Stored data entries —
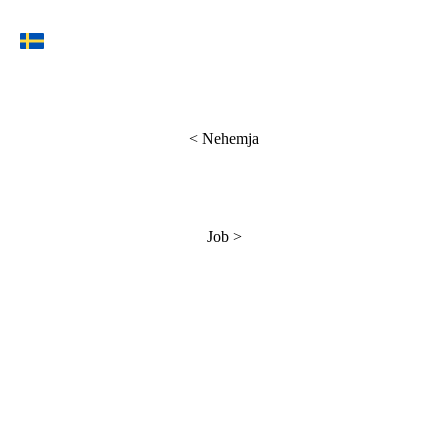
<
Nehemja
Job
>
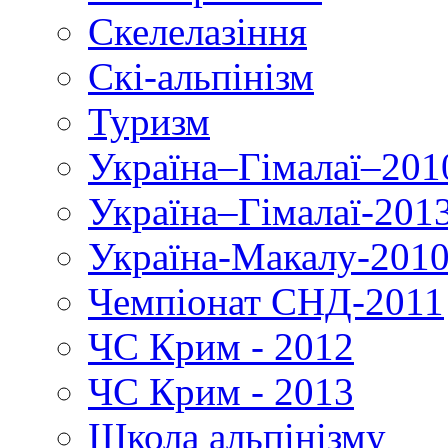
Скелелазіння
Скі-альпінізм
Туризм
Україна–Гімалаї–201
Україна–Гімалаї-201
Україна-Макалу-201
Чемпіонат СНД-2011
ЧС Крим - 2012
ЧС Крим - 2013
Школа альпінізму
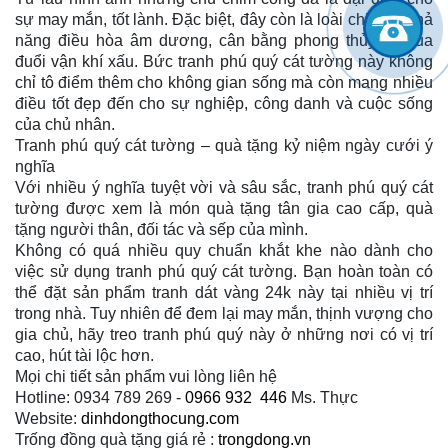
sự may mắn, tốt lành. Đặc biệt, đây còn là loài chim có khả
năng điều hòa âm dương, cân bằng phong thủy và xua
đuổi vận khí xấu. Bức tranh phú quý cát tường này không
chỉ tô điểm thêm cho không gian sống mà còn mang nhiều
điều tốt đẹp đến cho sự nghiệp, công danh và cuộc sống
của chủ nhân.
Tranh phú quý cát tường – quà tặng kỷ niệm ngày cưới ý
nghĩa
Với nhiều ý nghĩa tuyệt vời và sâu sắc, tranh phú quý cát
tường được xem là món quà tặng tân gia cao cấp, quà
tặng người thân, đối tác và sếp của mình.
Không có quá nhiều quy chuẩn khắt khe nào dành cho
việc sử dụng tranh phú quý cát tường. Bạn hoàn toàn có
thể đặt sản phẩm tranh dát vàng 24k này tại nhiều vị trí
trong nhà. Tuy nhiên để đem lại may mắn, thịnh vượng cho
gia chủ, hãy treo tranh phú quý này ở những nơi có vị trí
cao, hút tài lộc hơn.
Mọi chi tiết sản phẩm vui lòng liên hệ
Hotline: 0934 789 269 -
0966
932 446
Ms. Thực
Website:
dinhdongthocung.com
Trống đồng quà tặng giá rẻ :
trongdong.vn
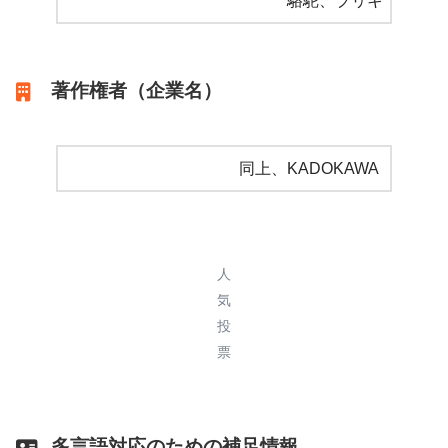
駱駝、ブリキ
著作権者（企業名）
同上、KADOKAWA
人
気
投
票
多言語対応のための補足情報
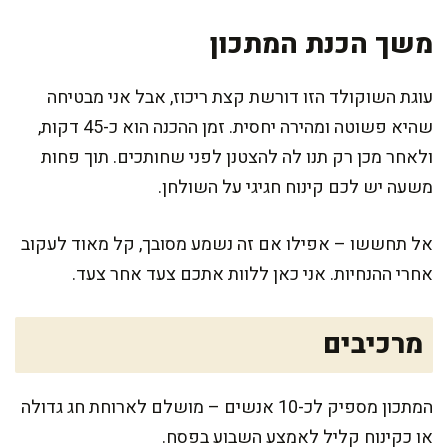
משך הכנת המתכון
עוגת השוקולד הזו דורשת קצת ריכוז, אבל אני מבטיחה
שהיא פשוטה ומהירה יחסית. זמן ההכנה הוא כ-45 דקות,
ולאחר מכן רק תנו לה להצטנן לפני שחותכים. תוך פחות
משעה יש לכם קינוח חגיגי על השולחן.
אל תחששו – אפילו אם זה נשמע מסובך, קל מאוד לעקוב
אחרי ההנחיות. אני כאן ללוות אתכם צעד אחר צעד.
מרכיבים
המתכון מספיק לכ-10 אנשים – מושלם לארוחת חג גדולה
או כקינוח קליל לאמצע השבוע בפסח.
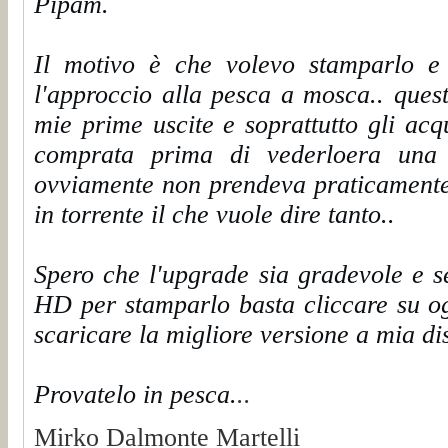
Pipam.
Il motivo è che volevo stamparlo e 
l'approccio alla pesca a mosca.. ques
mie prime uscite e soprattutto gli ac
comprata prima di vederloera una
ovviamente non prendeva praticamente 
in torrente il che vuole dire tanto..
Spero che l'upgrade sia gradevole e 
HD per stamparlo basta cliccare su o
scaricare la migliore versione a mia di
Provatelo in pesca.
..
Mirko Dalmonte Martelli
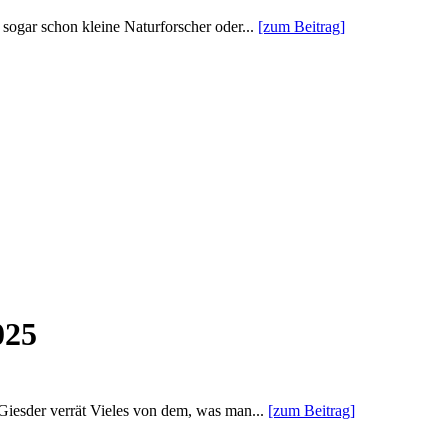
sogar schon kleine Naturforscher oder...
[zum Beitrag]
025
Giesder verrät Vieles von dem, was man...
[zum Beitrag]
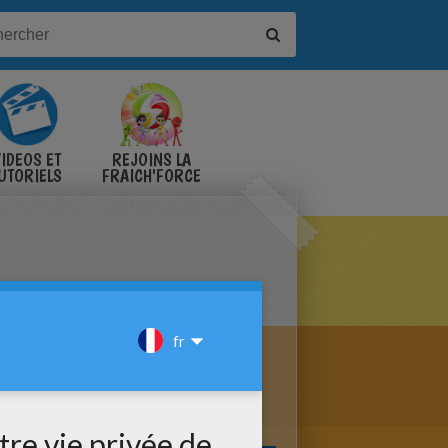
IDÉOS ET
REJOINS LA
UTORIELS
FRAICH'FORCE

Exercise —
Throughout the records, the word "điều" shows up on certain lines. Report how many lines, with only the number.

Response —
2